Audio By Carbonatix
A Professor of Finance, Prof. Godfred Alufar Bokpin, has asked the government to adopt a fiscal policy approach toward mitigating inflation in the country.
According to him, the monetary policy has proven to be inefficient.
“If you look at the disparity between the inflation and the policy rate and the Treasury bill rate, it tells you there’s a lot more work to be done and we cannot look to the monetary policy because the problem is from the fiscal side.
Contributing to discussions on Super Morning Show, on Thursday, June 9, that centered on the country's current inflation rate, Prof. Bokpin explained that “the monetary policy is constrained in terms of how we can deploy that effectively to contain inflation and engineer growth.”
The Ghana Statistical Service has announced that the increase in transport fares and surging food prices pushed the rate of inflation in May, 2022 to 27.6%.

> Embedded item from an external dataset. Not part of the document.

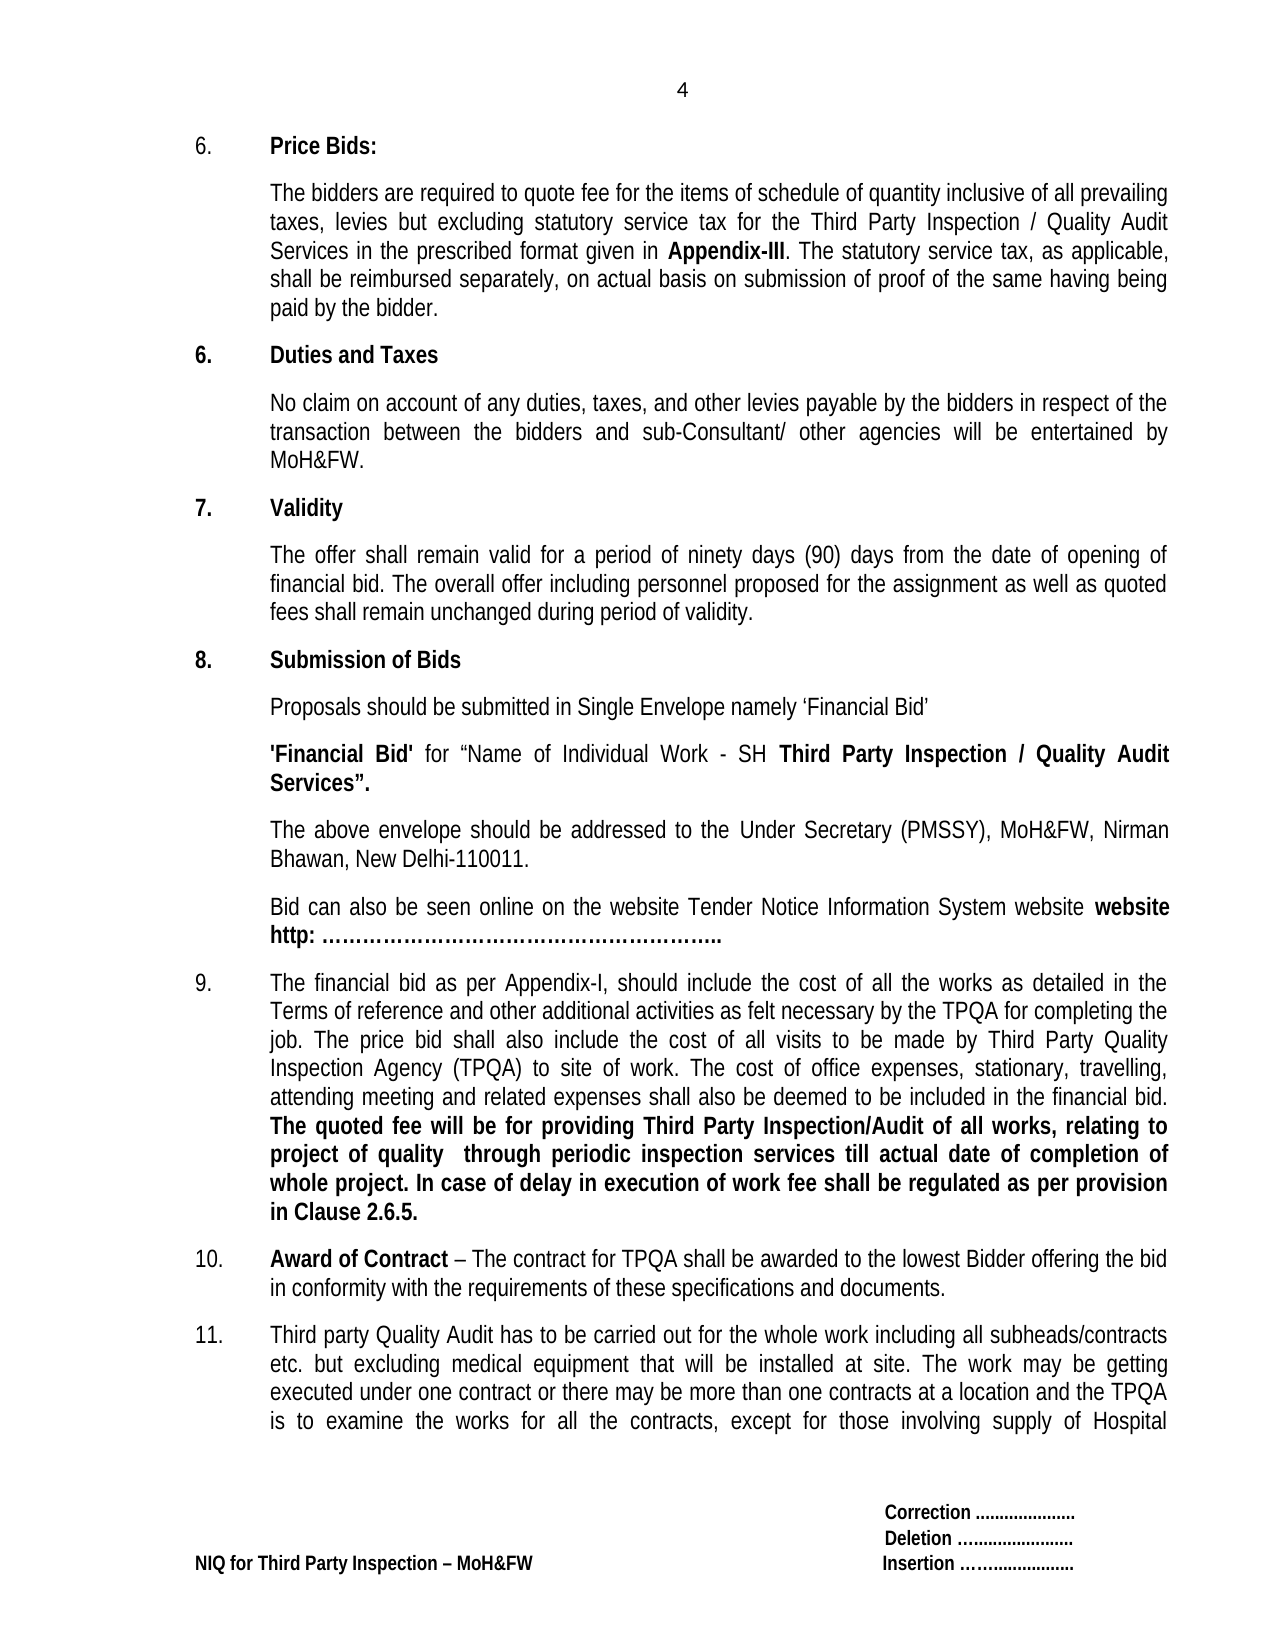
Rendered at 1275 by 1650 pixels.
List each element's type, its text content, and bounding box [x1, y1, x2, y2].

This is against 23.6% recorded in April, 2022.
According to the Government Statistician, Professor Kobina Annim, the rate of inflation for Transport (39.0%), Household Equipment and Maintenance (33.8%), Housing, Water, Gas and Electricity (32.3%) and Food and Non-Alcoholic Beverages (30.1.6%) were higher than the national average (27.6%).
In May, 2022, 12 of the 13 divisions recorded inflation rates higher than the rolling average from June, 2021 to May, 2022.
The data showed that Food inflation in May, 2022 was 30.1%, compared with 26.6% in April 2022. Non-food Inflation was however 25.7% in May, 2022, as against 21.3% the previous month.
The Professor stated that we cannot look to monetary policy to tackle this.
"We must shift our attention to the fiscal side so that the fiscal side will respond appropriately with the discipline that it requires," he stressed.
"Once the source of the inflation is largely fiscal, then there’s a limit to how far you can deploy the monetary policy to bring down inflation and then engineer growth.
"More so, because of the monetary policy framework that we are using under inflation targeting, because for one key requirement for inflation targeting to be effective, it is fiscal discipline. Once you deny the monetary side the fiscal discipline, then there’s no way they can use the monetary policy effectively to bring down inflation and engineer growth.